5. If a multi reader multi case (MRMC) comparative effectiveness study was done, If so, what was the effect size of how much human readers improve with AI vs without AI assistance
Not applicable. This device is an automated hematology analyzer, not an AI-assisted diagnostic tool that involves human readers interpreting results.
6. If a standalone (i.e. algorithm only without human-in-the-loop performance) was done
Yes, the performance validation data presented is for the standalone device (HemoScreen Hematology Analyzer), with its measurements compared directly to those of the Sysmex XN automated hematology analyzer. There is no human-in-the-loop component described for this specific validation.
7. The type of ground truth used
The ground truth for the performance validation study was established using a legally marketed predicate device: Sysmex XN-Series (XN-10, XN-20) Automated Hematology Analyzers (K112605). This is a comparative method study, where the predicate device acts as the reference standard.
8. The sample size for the training set
The document does not provide information about a training set size. This suggests that the study performed here focused on analytical validation of the device's measurement accuracy against a predicate, rather than an AI/machine learning model whose performance would depend on a training set. The device uses "machine vision algorithms" but the specifics of their training and associated dataset sizes are not detailed in this 510(k) summary.
9. How the ground truth for the training set was established
Not applicable, as a training set and its ground truth establishment are not described in this 510(k) summary.

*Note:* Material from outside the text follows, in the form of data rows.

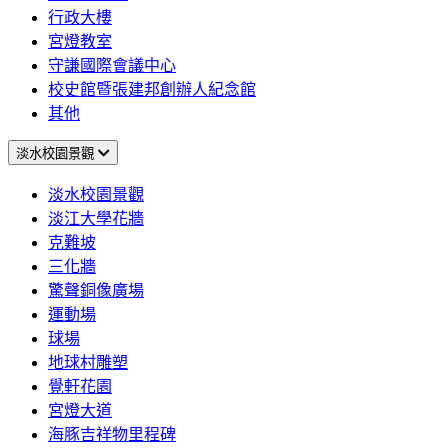
行政大樓
宮燈教室
守謙國際會議中心
校史館暨張建邦創辦人紀念館
其他
淡水校園景觀
淡水校園景觀
淡江大學花牆
克難坡
三化牆
驚聲銅像廣場
運動場
球場
地球村雕塑
覺軒花園
宮燈大道
海豚吉祥物里程碑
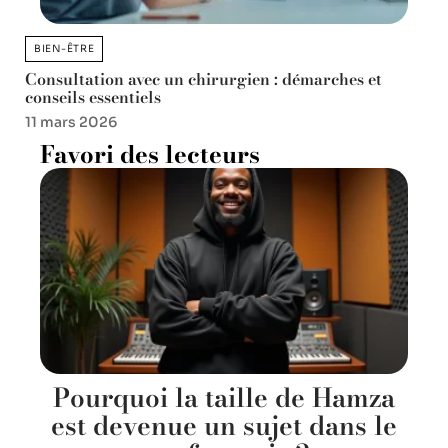
BIEN-ÊTRE
Consultation avec un chirurgien : démarches et
conseils essentiels
11 mars 2026
Favori des lecteurs
Pourquoi la taille de Hamza
est devenue un sujet dans le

§ 864.5220 Automated differential cell counter.
(a)
Identification. An automated differential cell counter is a device used to identify one or more of the formed elements of the blood. The device may also have the capability to flag, count, or classify immature or abnormal hematopoietic cells of the blood, bone marrow, or other body fluids. These devices may combine an electronic particle counting method, optical method, or a flow cytometric method utilizing monoclonal CD (cluster designation) markers. The device includes accessory CD markers.(b)
Classification. Class II (special controls). The special control for this device is the FDA document entitled “Class II Special Controls Guidance Document: Premarket Notifications for Automated Differential Cell Counters for Immature or Abnormal Blood Cells; Final Guidance for Industry and FDA.”